I went in with a week-long history of right upper quadrant pain that started after I ate one of my bimonthly cheeseburgers (nom nom nom nom). I came in hypertensive, as I always am when I visit the doctor, and fifteen pounds lighter than the last time I visited him.

He did not focus on the hypertension. I got the usual quick lecture about cardiomyopathy and aneurysms before reminding him that my own trending of my blood pressure (at work, away from anything that could cause white-coat syndrome, and yes, I'm aware of how ironic that is) showed that I have perfectly fine, not-concerning blood pressure. My worry was the possibility of a gallbladder problem, and I said as much.

"Well," he returned, "You do have the five risk factors for gallbladder disease." Then, because I am a nurse and he likes to quiz nurses, he asked, "Can you name the five risk factors?"

"Fair, fertile, forty, female, and fat" I returned.

"Yes, especially fat" he replied. "You are far, far too fat."

I am five-foot-two and weigh 173.8 lbs. My body fat is somewhere between okay and too-high, though it's improved since I weighed 188 lbs. I work out three times a week with Atilla and have an active job. I eat mostly whole grains, lean proteins, vegetables (in fact, I have a mostly-vegetarian diet), and stay away from sweets. My two big vices are caffeine and beer. I can outlift, out-cross-train, and outlast nearly everybody else I know. The one thing I can't do is run long distances, though I can maintain an aerobic heartrate for two to three hours at a time without falling over.

I told him all this. I pointed out that my muscle mass is approximately half again what you'd expect for a forty-year-old woman, that my bone density is the shizznit, that all my trends are positive.

Yet he came back again to the same point: "You are far too fat. You must lose more weight."

Dude. I know I'm fat. Why do you think I joined Weight Watchers? Do you think I don't own a mirror? The *point* here is that, although I might be producing and storing more estrogen than is normal (because of that added body fat), I am a healthy individual, aside from some right-upper-quadrant pain and some white-coat hypertension.
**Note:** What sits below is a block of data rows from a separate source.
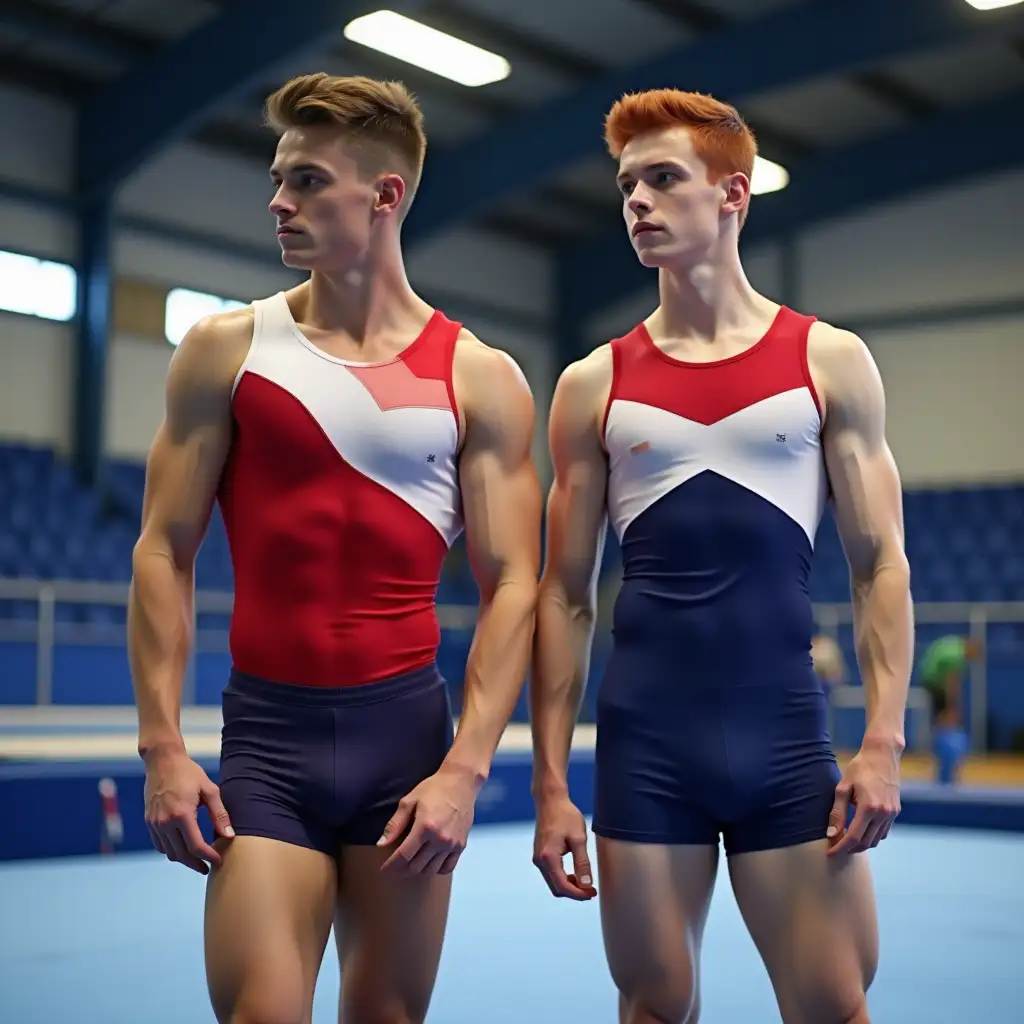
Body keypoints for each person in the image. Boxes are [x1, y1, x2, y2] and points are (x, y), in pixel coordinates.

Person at [128, 72, 541, 1024]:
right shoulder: (226, 349)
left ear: (384, 196)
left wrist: (466, 772)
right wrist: (161, 749)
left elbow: (516, 581)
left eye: (308, 181)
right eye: (279, 178)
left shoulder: (478, 377)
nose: (279, 200)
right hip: (269, 743)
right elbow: (162, 549)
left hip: (406, 744)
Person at [530, 88, 913, 1024]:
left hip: (782, 738)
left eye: (664, 179)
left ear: (733, 194)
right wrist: (548, 782)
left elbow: (881, 566)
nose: (637, 203)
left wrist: (883, 742)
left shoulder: (828, 361)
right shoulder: (594, 385)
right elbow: (563, 597)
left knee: (833, 1004)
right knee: (654, 1005)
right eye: (626, 185)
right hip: (646, 745)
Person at [918, 634, 980, 784]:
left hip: (929, 675)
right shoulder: (957, 657)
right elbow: (953, 685)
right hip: (932, 679)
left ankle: (938, 751)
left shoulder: (956, 645)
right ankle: (941, 751)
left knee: (941, 717)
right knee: (945, 715)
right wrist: (953, 708)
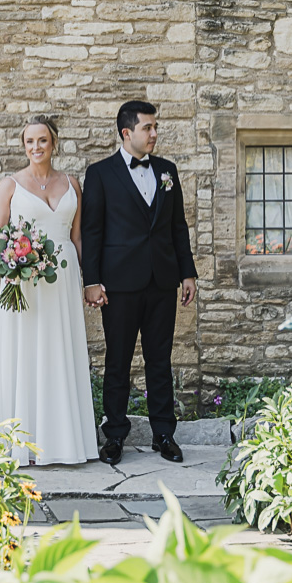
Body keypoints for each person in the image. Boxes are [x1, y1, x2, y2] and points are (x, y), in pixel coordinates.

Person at [0, 116, 98, 467]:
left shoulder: (72, 184)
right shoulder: (9, 186)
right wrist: (17, 263)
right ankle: (20, 439)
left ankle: (64, 441)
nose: (36, 147)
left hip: (63, 280)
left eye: (42, 140)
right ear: (23, 146)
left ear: (54, 142)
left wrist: (89, 281)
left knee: (61, 352)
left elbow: (77, 238)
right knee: (25, 355)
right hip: (25, 283)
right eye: (29, 142)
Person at [81, 100, 197, 466]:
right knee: (117, 361)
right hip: (119, 284)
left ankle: (164, 434)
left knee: (159, 361)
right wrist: (92, 281)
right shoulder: (100, 174)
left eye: (155, 126)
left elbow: (178, 227)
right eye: (148, 127)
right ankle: (114, 434)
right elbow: (92, 231)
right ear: (126, 132)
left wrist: (187, 272)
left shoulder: (167, 171)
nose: (155, 133)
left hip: (162, 281)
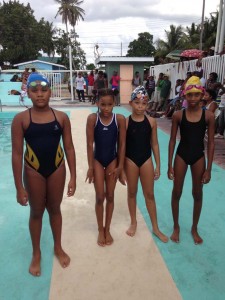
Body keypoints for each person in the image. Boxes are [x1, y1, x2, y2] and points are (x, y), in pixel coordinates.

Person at [11, 73, 76, 276]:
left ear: (50, 92)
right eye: (34, 90)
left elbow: (70, 148)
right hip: (33, 171)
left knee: (55, 209)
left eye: (44, 90)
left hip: (57, 168)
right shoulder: (21, 119)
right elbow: (16, 154)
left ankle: (57, 247)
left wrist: (73, 177)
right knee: (37, 212)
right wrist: (19, 187)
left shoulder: (61, 117)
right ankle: (36, 253)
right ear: (28, 93)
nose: (40, 94)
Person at [168, 76, 215, 245]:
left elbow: (210, 142)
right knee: (177, 192)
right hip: (181, 155)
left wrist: (209, 168)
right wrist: (169, 165)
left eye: (196, 95)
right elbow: (173, 140)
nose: (193, 98)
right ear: (185, 96)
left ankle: (194, 228)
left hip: (198, 157)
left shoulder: (208, 116)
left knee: (197, 193)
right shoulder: (178, 115)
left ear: (202, 95)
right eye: (190, 95)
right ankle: (176, 226)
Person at [123, 86, 168, 243]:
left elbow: (154, 144)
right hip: (130, 160)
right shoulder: (126, 122)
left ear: (147, 104)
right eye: (137, 103)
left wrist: (158, 165)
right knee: (132, 193)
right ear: (131, 103)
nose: (140, 106)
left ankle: (155, 228)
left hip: (146, 159)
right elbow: (121, 147)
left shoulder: (151, 121)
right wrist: (121, 168)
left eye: (143, 103)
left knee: (149, 194)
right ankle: (133, 222)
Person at [86, 88, 126, 247]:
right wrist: (90, 166)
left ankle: (107, 228)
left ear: (114, 104)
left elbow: (122, 144)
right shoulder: (92, 119)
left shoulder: (120, 119)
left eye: (110, 104)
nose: (106, 108)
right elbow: (90, 144)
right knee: (100, 196)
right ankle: (99, 229)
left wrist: (120, 166)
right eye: (103, 104)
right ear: (97, 103)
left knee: (110, 196)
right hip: (97, 160)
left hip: (112, 160)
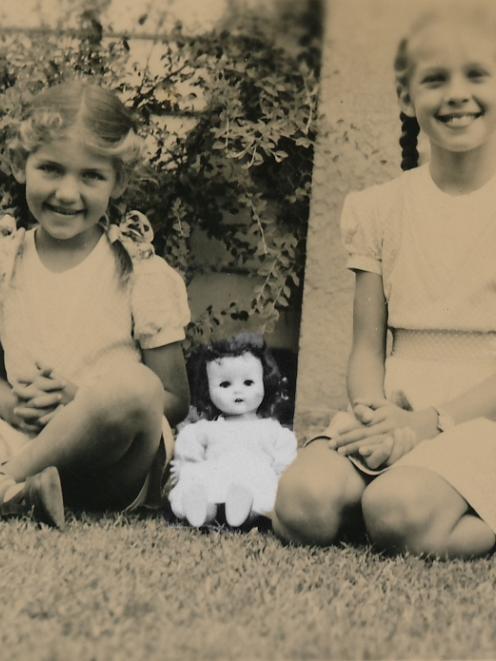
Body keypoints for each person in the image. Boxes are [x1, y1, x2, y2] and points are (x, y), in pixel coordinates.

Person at [274, 2, 496, 558]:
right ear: (406, 96)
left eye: (477, 74)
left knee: (397, 513)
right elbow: (367, 347)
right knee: (304, 502)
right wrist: (373, 414)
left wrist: (427, 426)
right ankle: (393, 491)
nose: (457, 94)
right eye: (435, 79)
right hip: (398, 400)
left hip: (480, 412)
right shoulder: (380, 209)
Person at [0, 80, 191, 528]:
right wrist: (13, 406)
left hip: (112, 466)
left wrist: (79, 401)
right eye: (51, 168)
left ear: (118, 180)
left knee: (135, 388)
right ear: (19, 164)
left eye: (90, 176)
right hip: (23, 432)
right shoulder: (7, 261)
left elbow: (174, 399)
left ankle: (8, 481)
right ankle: (27, 491)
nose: (68, 194)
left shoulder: (140, 271)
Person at [168, 333, 297, 528]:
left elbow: (283, 464)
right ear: (208, 389)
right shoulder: (206, 430)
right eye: (225, 384)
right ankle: (202, 509)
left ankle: (246, 511)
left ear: (265, 381)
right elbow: (190, 457)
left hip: (253, 480)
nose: (237, 391)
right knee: (196, 481)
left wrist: (281, 478)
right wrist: (187, 469)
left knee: (260, 488)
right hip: (215, 475)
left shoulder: (272, 430)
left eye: (248, 383)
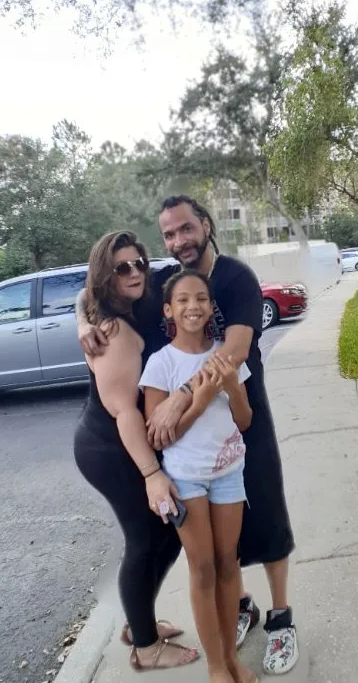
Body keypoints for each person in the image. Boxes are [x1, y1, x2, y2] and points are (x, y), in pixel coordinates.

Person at [77, 197, 299, 676]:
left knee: (264, 515)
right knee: (187, 549)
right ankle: (208, 622)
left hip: (232, 420)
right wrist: (82, 319)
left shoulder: (235, 277)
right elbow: (99, 285)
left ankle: (280, 616)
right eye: (170, 234)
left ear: (206, 225)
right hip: (161, 446)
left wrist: (183, 401)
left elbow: (233, 352)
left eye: (186, 229)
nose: (179, 241)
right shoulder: (158, 283)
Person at [73, 230, 200, 672]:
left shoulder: (141, 294)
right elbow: (125, 413)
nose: (134, 272)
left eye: (138, 263)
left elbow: (82, 293)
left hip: (126, 445)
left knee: (166, 537)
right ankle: (145, 648)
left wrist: (79, 318)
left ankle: (138, 623)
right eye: (121, 268)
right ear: (106, 276)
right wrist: (152, 474)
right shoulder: (114, 332)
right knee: (145, 540)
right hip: (111, 450)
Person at [140, 269, 257, 683]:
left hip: (229, 473)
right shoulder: (161, 364)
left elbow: (244, 421)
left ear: (211, 308)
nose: (194, 306)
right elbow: (160, 435)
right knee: (203, 568)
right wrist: (203, 394)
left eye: (202, 299)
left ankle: (230, 656)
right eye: (184, 300)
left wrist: (233, 388)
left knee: (229, 565)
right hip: (186, 481)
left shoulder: (225, 356)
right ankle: (213, 666)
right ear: (169, 310)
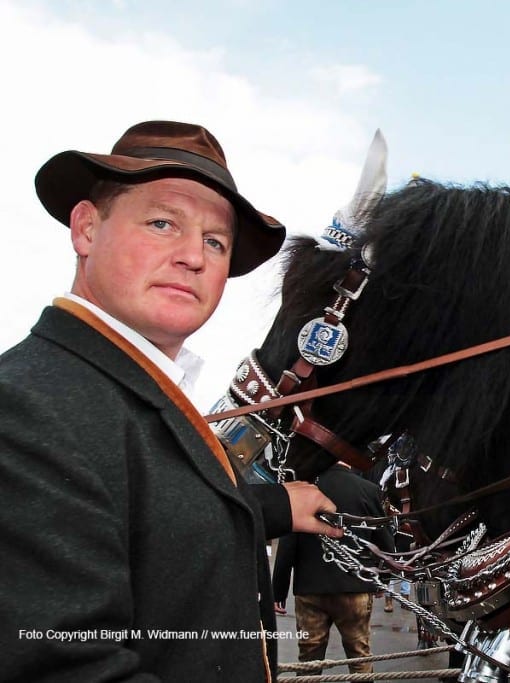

The last medical person who expressed concern about my weight fell silent when she removed the drape from my upper body and saw my back. "Never mind," she said, "I see you carry....some muscle."

Not my doctor. He kept harping and haranguing, and I left his office feeling, quite frankly, like shit. I have a training routine that makes even personal trainers turn pale, I eat well, I've lost and kept off more weight than most people can ever manage to do, and yet I felt like shit.

The one good point of the visit was when he took a look at my upper legs as part of the full physical. I have some bruises-turned-scars there (that's the "fair" part), and he asked what they were from.

"Oh," I said, airily, "those are from when I put my neighbor's washing machine into his truck for him."

"Washing machine?" he asked.

"Yep," I replied, "he couldn't get it into the truck bed by himself, so I grabbed the strap and lifted it up there for him."

There was dead silence in the room for a moment. Then he said, "You still need to lose weight. You are far too fat."

I am looking for a new physician once this possible-gallbladder, maybe-it's-a-toomah crisis is resolved. And I might just have to go buy Health At Every Size, just so I have better comebacks for doctors like him.